(Quinze heures trois minutes)
M. Nadeau-Dubois : Bonjour, tout
le monde. Demain, c'est le 1er mai. Demain, c'est la Journée internationale des
travailleurs et des travailleuses. Ce sera le cinquième 1er mai depuis le début
du présent mandat libéral, et, au moment où on se parle, les probabilités sont
très élevées que le bilan libéral en matière d'amélioration des conditions de
travail soit inexistant. Pourquoi? Bien, parce que, si la tendance se
maintient, le projet de loi libéral sur l'amélioration des normes du travail,
qu'on nous avait annoncé en grande pompe, bien, il ne sera pas adopté à temps,
et ce, malgré les belles intentions que prétend avoir la ministre du Travail.
Si on se fie au calendrier parlementaire
actuel, c'est seulement le 29 mai prochain que vont se terminer les auditions
particulières sur le projet de loi n° 176, ce qui nous laisse donc deux
semaines, jusqu'au 15 juin, jusqu'à la fin des travaux parlementaires, pour
procéder à son adoption. De penser qu'on peut traiter un projet de loi de près
d'une cinquantaine d'articles, dont plusieurs sont controversés, en moins de deux
semaines, c'est de la pensée magique. Et les travailleurs et travailleuses du
Québec n'auront donc pas grand-chose à célébrer demain parce que le
gouvernement, qui est au pouvoir depuis quatre ans à Québec, n'aura, à vrai
dire, rien fait pour améliorer le seuil minimal des conditions de travail, au
Québec, en quatre ans de pouvoir majoritaire. C'est un bilan, donc, qui risque
d'être inexistant.
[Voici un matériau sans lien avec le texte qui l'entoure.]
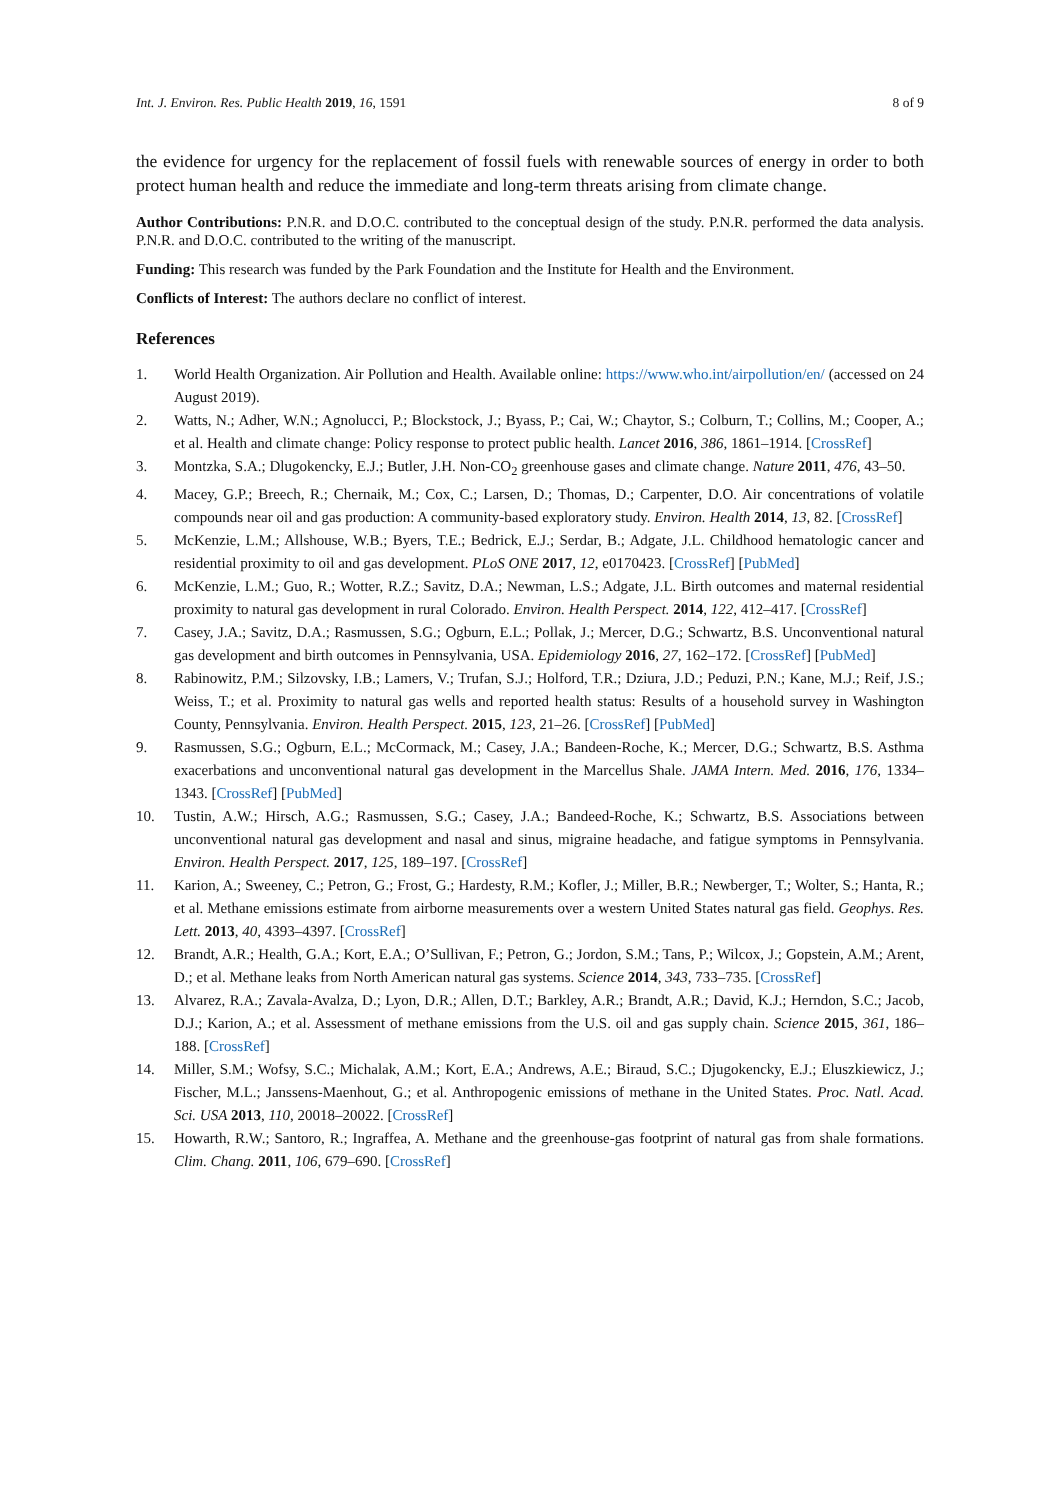Int. J. Environ. Res. Public Health 2019, 16, 1591 8 of 9
the evidence for urgency for the replacement of fossil fuels with renewable sources of energy in order to both protect human health and reduce the immediate and long-term threats arising from climate change.
Author Contributions: P.N.R. and D.O.C. contributed to the conceptual design of the study. P.N.R. performed the data analysis. P.N.R. and D.O.C. contributed to the writing of the manuscript.
Funding: This research was funded by the Park Foundation and the Institute for Health and the Environment.
Conflicts of Interest: The authors declare no conflict of interest.
References
1. World Health Organization. Air Pollution and Health. Available online: https://www.who.int/airpollution/en/ (accessed on 24 August 2019).
2. Watts, N.; Adher, W.N.; Agnolucci, P.; Blockstock, J.; Byass, P.; Cai, W.; Chaytor, S.; Colburn, T.; Collins, M.; Cooper, A.; et al. Health and climate change: Policy response to protect public health. Lancet 2016, 386, 1861–1914. [CrossRef]
3. Montzka, S.A.; Dlugokencky, E.J.; Butler, J.H. Non-CO<sub>2</sub> greenhouse gases and climate change. Nature 2011, 476, 43–50.
4. Macey, G.P.; Breech, R.; Chernaik, M.; Cox, C.; Larsen, D.; Thomas, D.; Carpenter, D.O. Air concentrations of volatile compounds near oil and gas production: A community-based exploratory study. Environ. Health 2014, 13, 82. [CrossRef]
5. McKenzie, L.M.; Allshouse, W.B.; Byers, T.E.; Bedrick, E.J.; Serdar, B.; Adgate, J.L. Childhood hematologic cancer and residential proximity to oil and gas development. PLoS ONE 2017, 12, e0170423. [CrossRef] [PubMed]
6. McKenzie, L.M.; Guo, R.; Wotter, R.Z.; Savitz, D.A.; Newman, L.S.; Adgate, J.L. Birth outcomes and maternal residential proximity to natural gas development in rural Colorado. Environ. Health Perspect. 2014, 122, 412–417. [CrossRef]
7. Casey, J.A.; Savitz, D.A.; Rasmussen, S.G.; Ogburn, E.L.; Pollak, J.; Mercer, D.G.; Schwartz, B.S. Unconventional natural gas development and birth outcomes in Pennsylvania, USA. Epidemiology 2016, 27, 162–172. [CrossRef] [PubMed]
8. Rabinowitz, P.M.; Silzovsky, I.B.; Lamers, V.; Trufan, S.J.; Holford, T.R.; Dziura, J.D.; Peduzi, P.N.; Kane, M.J.; Reif, J.S.; Weiss, T.; et al. Proximity to natural gas wells and reported health status: Results of a household survey in Washington County, Pennsylvania. Environ. Health Perspect. 2015, 123, 21–26. [CrossRef] [PubMed]
9. Rasmussen, S.G.; Ogburn, E.L.; McCormack, M.; Casey, J.A.; Bandeen-Roche, K.; Mercer, D.G.; Schwartz, B.S. Asthma exacerbations and unconventional natural gas development in the Marcellus Shale. JAMA Intern. Med. 2016, 176, 1334–1343. [CrossRef] [PubMed]
10. Tustin, A.W.; Hirsch, A.G.; Rasmussen, S.G.; Casey, J.A.; Bandeed-Roche, K.; Schwartz, B.S. Associations between unconventional natural gas development and nasal and sinus, migraine headache, and fatigue symptoms in Pennsylvania. Environ. Health Perspect. 2017, 125, 189–197. [CrossRef]
11. Karion, A.; Sweeney, C.; Petron, G.; Frost, G.; Hardesty, R.M.; Kofler, J.; Miller, B.R.; Newberger, T.; Wolter, S.; Hanta, R.; et al. Methane emissions estimate from airborne measurements over a western United States natural gas field. Geophys. Res. Lett. 2013, 40, 4393–4397. [CrossRef]
12. Brandt, A.R.; Health, G.A.; Kort, E.A.; O’Sullivan, F.; Petron, G.; Jordon, S.M.; Tans, P.; Wilcox, J.; Gopstein, A.M.; Arent, D.; et al. Methane leaks from North American natural gas systems. Science 2014, 343, 733–735. [CrossRef]
13. Alvarez, R.A.; Zavala-Avalza, D.; Lyon, D.R.; Allen, D.T.; Barkley, A.R.; Brandt, A.R.; David, K.J.; Herndon, S.C.; Jacob, D.J.; Karion, A.; et al. Assessment of methane emissions from the U.S. oil and gas supply chain. Science 2015, 361, 186–188. [CrossRef]
14. Miller, S.M.; Wofsy, S.C.; Michalak, A.M.; Kort, E.A.; Andrews, A.E.; Biraud, S.C.; Djugokencky, E.J.; Eluszkiewicz, J.; Fischer, M.L.; Janssens-Maenhout, G.; et al. Anthropogenic emissions of methane in the United States. Proc. Natl. Acad. Sci. USA 2013, 110, 20018–20022. [CrossRef]
15. Howarth, R.W.; Santoro, R.; Ingraffea, A. Methane and the greenhouse-gas footprint of natural gas from shale formations. Clim. Chang. 2011, 106, 679–690. [CrossRef]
C'est largement insuffisant.
Et il faut rappeler que pendant ce
temps-là les rémunérations à la Caisse de dépôt, à Hydro-Québec ont continué
d'exploser, que pendant ce temps-là, comme on nous le rappelait dans les
journaux ce matin, les rémunérations des dirigeants des grandes entreprises, au
Québec, continuent d'exploser. Je pense que cette situation-là, à elle seule,
montre quelles sont les réelles priorités du gouvernement libéral actuel.
Le Modérateur
: Des
questions?
M. Bélair-Cirino (Marco) :
Oui. Vous n'êtes pas un peu sévère, dans la mesure où demain sera consacrée la
plus importante hausse du salaire minimum depuis 20 ans? De 11,25 $ à
12 $ de l'heure, c'est quand même...
M. Nadeau-Dubois : C'est mieux
que rien, mais ça maintient quand même les travailleurs et travailleuses au
salaire minimum en dessous du seuil de pauvreté, alors que la fonction
sociale... la raison d'être d'un salaire minimum devrait être d'assurer une vie
digne aux gens qui travaillent à temps plein.
Alors, bien sûr que le 12 $ qu'on va
annoncer demain, c'est, disons, un petit pas dans la bonne direction, c'est
surtout le résultat de la pression importante qui a été faite par les familles,
par les travailleurs et travailleuses, appuyés par Québec solidaire, mais c'est
un pas beaucoup trop timide et, je répète, ça ne permettra pas au salaire
minimum québécois d'être à la hauteur de sa raison d'être, c'est-à-dire
permettre aux gens qui travaillent à temps plein de sortir de la pauvreté.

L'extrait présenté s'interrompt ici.